What do Finland, Sweden, Norway, Singapore, and Switzerland have in common? They outrank the U.S. when it comes to protection of property rights. In the 2012 International Property Rights Index, they are the top five, and the U.S. is 18th of 130 countries.
The index, published by the Property Rights Alliance in affiliation with Americans for Tax Reform, focuses on physical, legal, and intellectual property rights. It turns out that countries with the highest grade are wealthier and grow faster than the rest.
What’s so important about property rights? They benefit the rich and the poor. As Amity Shlaes points out in her Forbes column “Property Uber Alles: Own It”:
The Arab Spring saw a new kind of martyr—the martyr to property rights.
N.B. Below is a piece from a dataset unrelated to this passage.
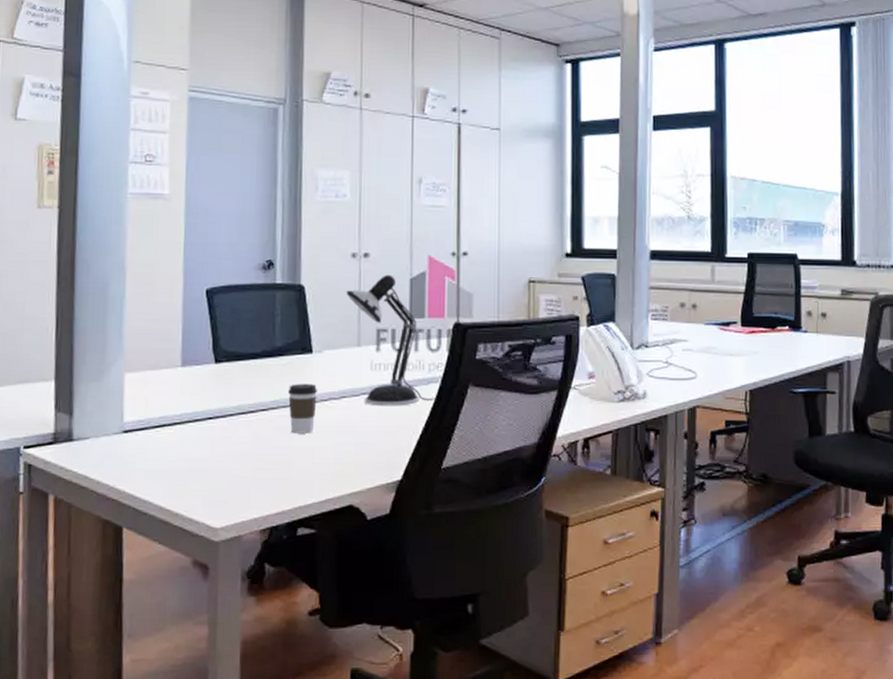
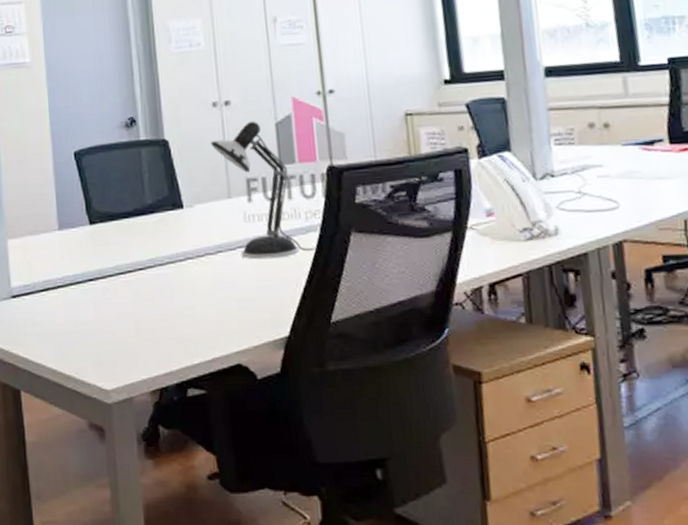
coffee cup: present [287,384,318,434] -> none [162,239,193,292]

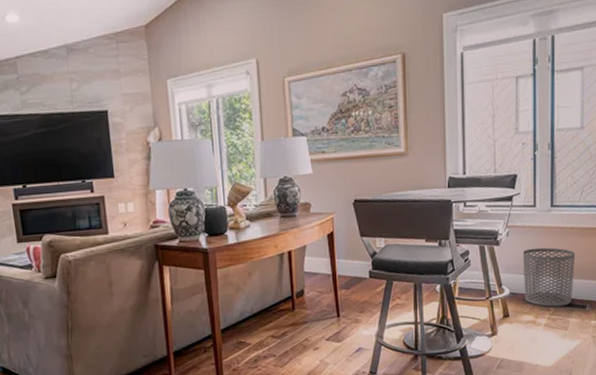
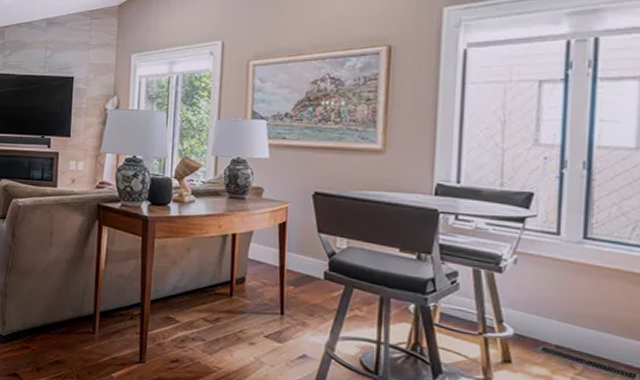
waste bin: present [522,247,575,307] -> none [535,284,619,368]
On Dec. 17, 2010 a Tunisian fruit dealer, Mohamed Bouazizi, had two crates of pears, one crate of bananas and three crates of apples, as well as a secondhand scale, confiscated by municipal regulators an hour before he set himself on fire. You don’t have to approve of suicide to notice that the erosion of property rights, generally regarded as a mundane event, seemed to have fueled great despair in this case. The story reminds us of an often forgotten truth: The poor care about property just as much as—possibly more than—the rest of us.
The reason for the U.S. rank of 18th is that we rank 50th in the subcategory of political stability. That subcategory should be our strongest since we’re founded on the principle that government exists to promote our general welfare—and not be the impediment to our property rights that it currently is.